Secondo la versione resa dall'imputata, la scelta di allontanarsi dall'abitazione sarebbe stata della stessa parte civile. ''Mi aveva detto che preferiva appoggiarsi da un amico. Con il senno di poi, forse le cose sono cambiate dalla nascita del mio bambino'' ha aggiunto la donna, scusandosi poi per alcuni sms inviatigli, dai toni forti. ''Gli ho mandato messaggi bruttissimi e di questi sono dispiaciuta.
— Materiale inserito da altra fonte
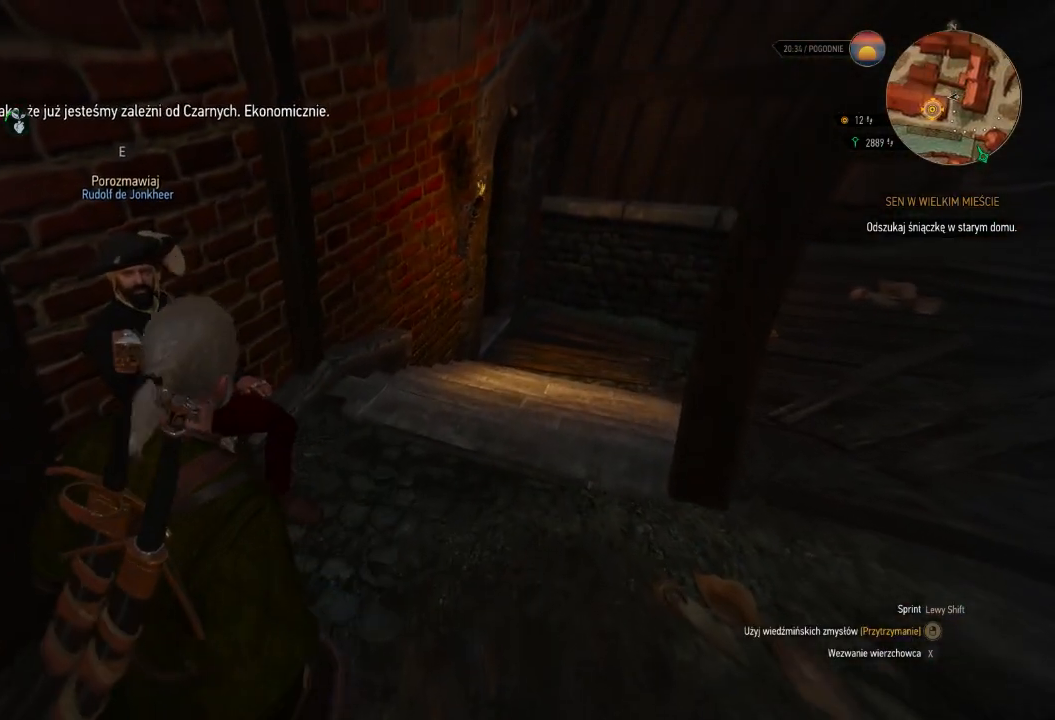
{"keys": [], "mouse": ["right"], "events": []}
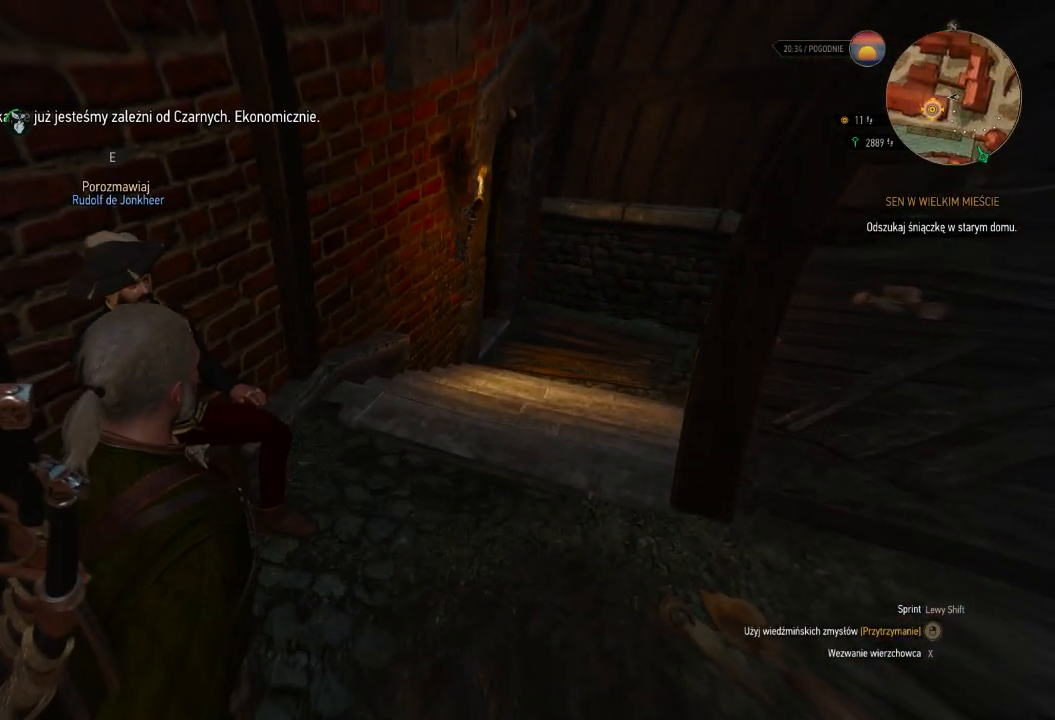
{"keys": [], "mouse": ["right"], "events": []}
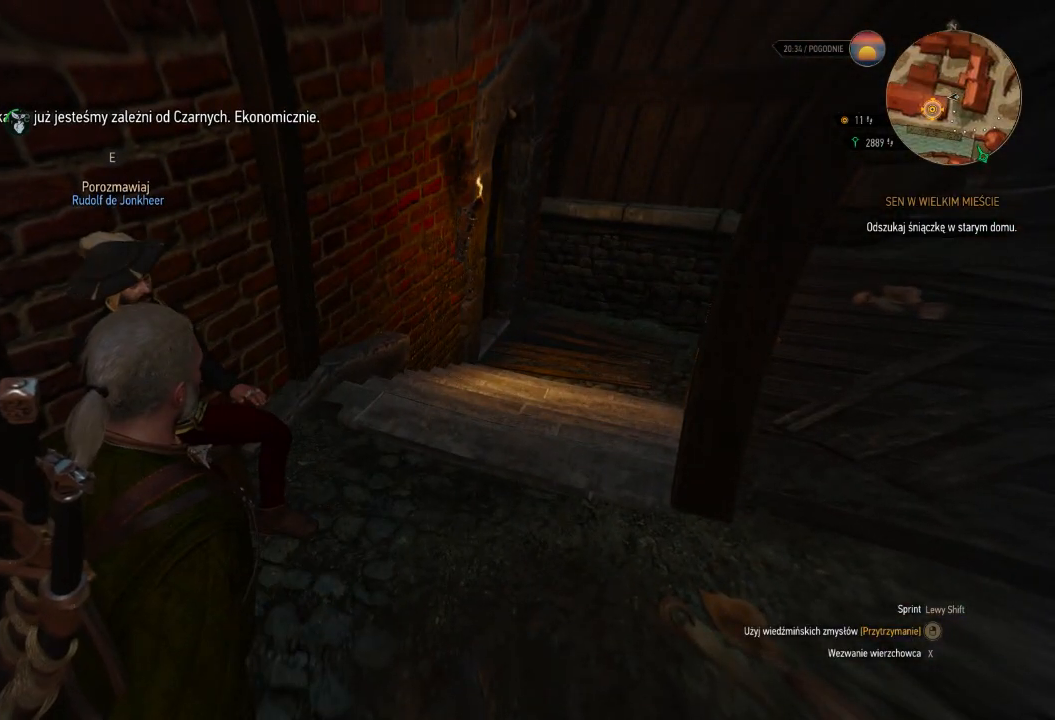
{"keys": [], "mouse": ["right"], "events": []}
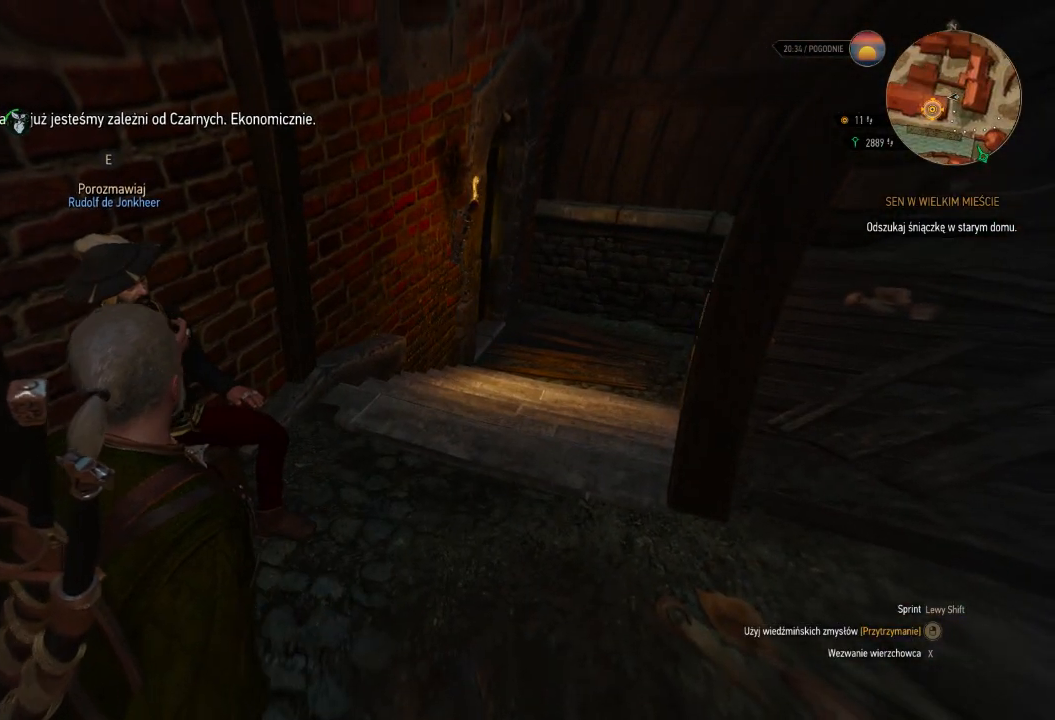
{"keys": [], "mouse": ["right"], "events": []}
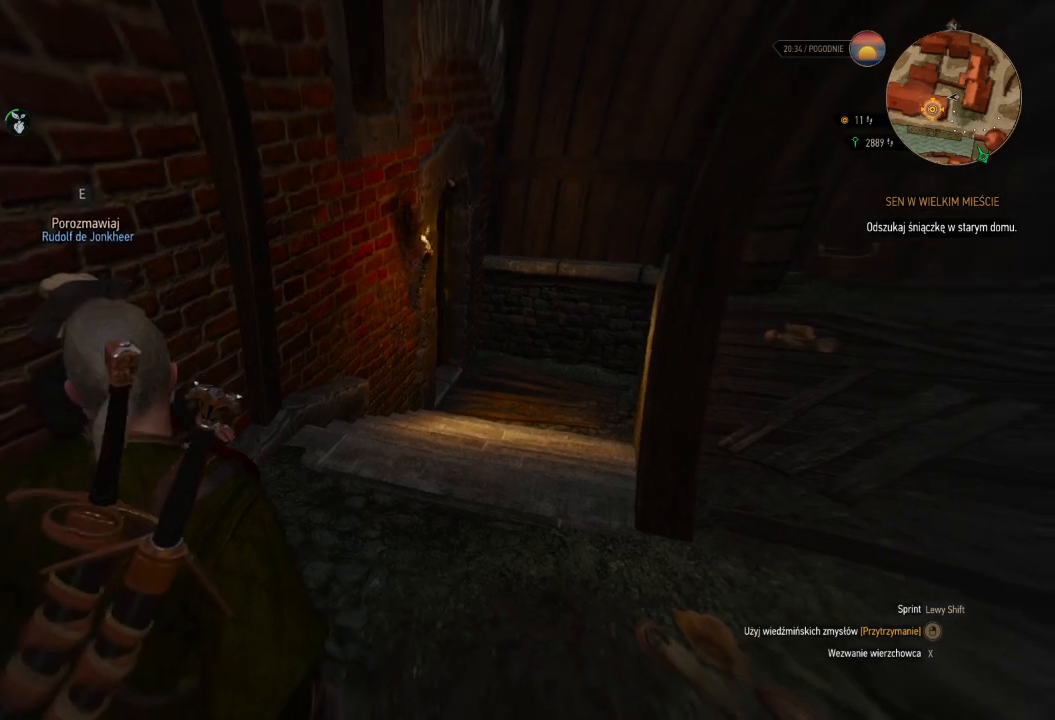
{"keys": [], "mouse": ["right"], "events": []}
Probabilmente le cure alle quali mi sono sottoposta mi hanno dato problemi di aggressività''.
Insomma, una versione dei fatti molto diversa da quella in contestazione, che non ha tuttavia convinto per nulla il vpo Scarselli che nella sua requisitoria ha ritenuto provata la penale responsabilità di L.V. rispetto agli episodi contestati, chiedendone la condanna a sei anni e mezzo di reclusione.  
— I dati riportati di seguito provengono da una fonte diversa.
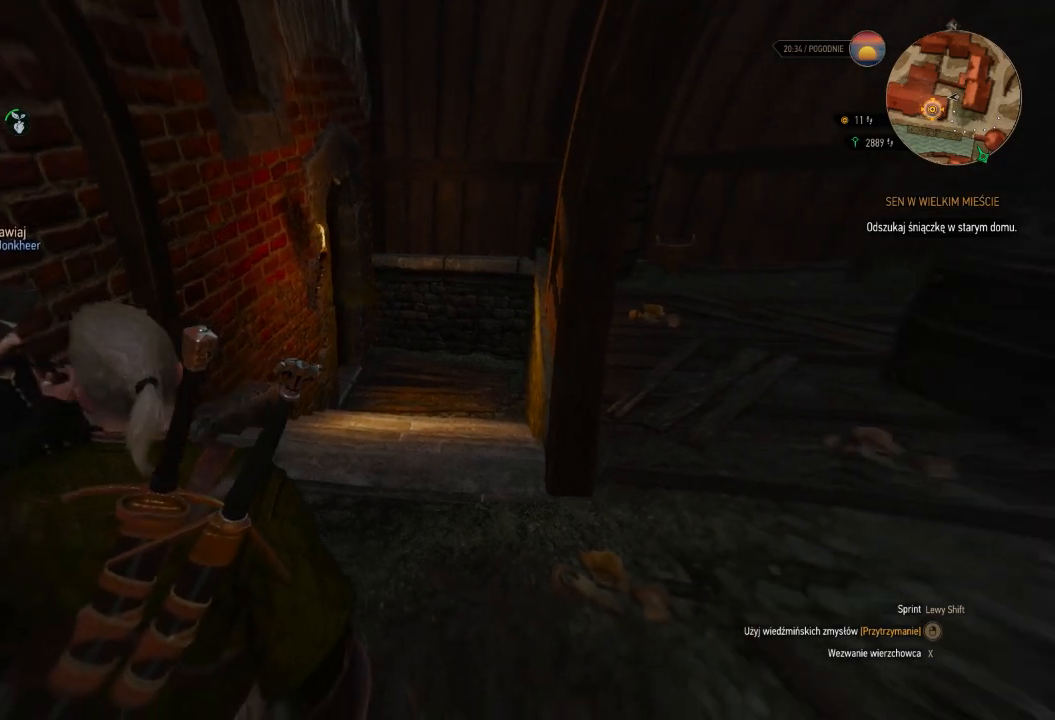
{"keys": ["w"], "mouse": ["right"], "events": [[140, "w", "down"]]}
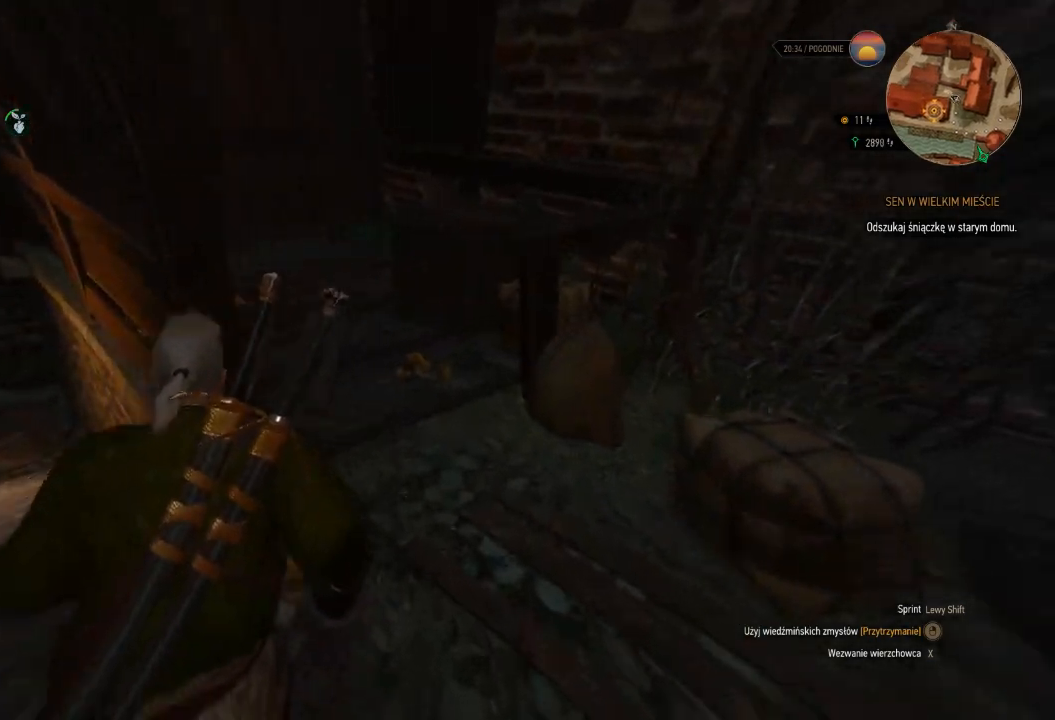
{"keys": ["a", "w"], "mouse": ["right"], "events": [[200, "a", "down"]]}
Una posizione alla quale si è associata l'avvocato Alessandra Carsana, che assiste la parte civile, che nel ripercorrere l'impianto accusatorio, ha evidenziato innanzitutto la prima fase del rapporto fra i due, di apparente amicizia, durante la quale l'imputata sarebbe riuscita a carpire la fiducia della vittima fino ad ottenere vantaggi economici, sottoponendolo -a seguire -a maltrattamenti e a vessazioni, con la presunta vittima che era stata costretta persino a stabilirsi (e a vivere) in cantina. 
Si è battuta invece per l'assoluzione della propria assistita, rifacendosi anche alle spontanee dichiarazioni rese dalla stessa pochi istanti prima, l'avvocato Maria Furfaro del Foro di Milano, che completerà la propria arringa difensiva il prossimo 8 luglio; prevista in quella data, tra una settimana esatta, anche la sentenza. 
G.C.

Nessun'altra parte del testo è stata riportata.